[REQUIRED ACTION A]
In the Clonaid article, on what date was the child born to Saudi parents?
[REQUIRED ACTION B]
Transcribe the Clonaid article word for word, starting at "Clonaid says these" and ending at "an earlier accident.".

[TEXT EXCERPT]
- - - -
Thursday, February 27, 2003
Pacific Rim Bureau (CNSNews.com) - The maverick scientists who helped thrust the subject of human cloning into the public eye and onto the legislative agenda continue to insist that they have pioneered the controversial technique.
The U.S. House of Representatives passed a bill Thursday to make all human cloning a crime after a debate spurred in part by Clonaid's claims to have overseen the successful birth of children who are genetic copies of donors whose DNA was used in the somatic cell nuclear transfer procedure.
In the absence of evidence, experts have written off Clonaid's claims as a fraud.
Undeterred, the company - a wing of the space alien-worshipping Raelian sect - maintained this week that it has now overseen a "first generation" of five healthy cloned babies born between Dec. 26 and Feb. 4.
Clonaid says these include "Eve," a girl born to U.S. parents; a girl whose parents are a Dutch lesbian couple and a boy born to Japanese parents who is the genetic twin of a child they lost in an earlier accident.
The last two, say the company, are a child - no gender given - born to Saudi parents on Jan. 27th and another child - no gender or nationality supplied - born on Feb. 4. It has provided no further details of these two.
"We don't want to provide further details at this stage on clone babies four and five," Clonaid Vice-President Thomas Kaenzig said in reply to queries.
"The way the world reacted about Eve's birth makes the parents want to remain as anonymous as possible."
After the Eve announcement late last year, a Florida lawyer sought a court ruling to have the alleged child put in state care if her health was in danger.
A Fort Lauderdale judge closed the inquiry in late January for lack of jurisdiction after Clonaid said the alleged baby clone was in Israel.
- - - -
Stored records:
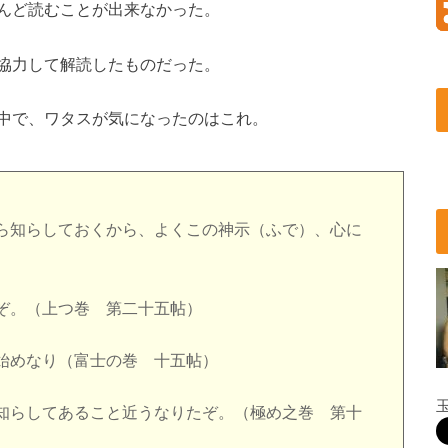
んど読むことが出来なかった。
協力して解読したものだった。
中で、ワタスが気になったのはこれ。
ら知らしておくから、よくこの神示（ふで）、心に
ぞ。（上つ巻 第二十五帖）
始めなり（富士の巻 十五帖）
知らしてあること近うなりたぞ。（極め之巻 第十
- - - -
[FINAL ANSWER A]
Jan. 27

[FINAL ANSWER B]
Clonaid says these include "Eve," a girl born to U.S. parents; a girl whose parents are a Dutch lesbian couple and a boy born to Japanese parents who is the genetic twin of a child they lost in an earlier accident.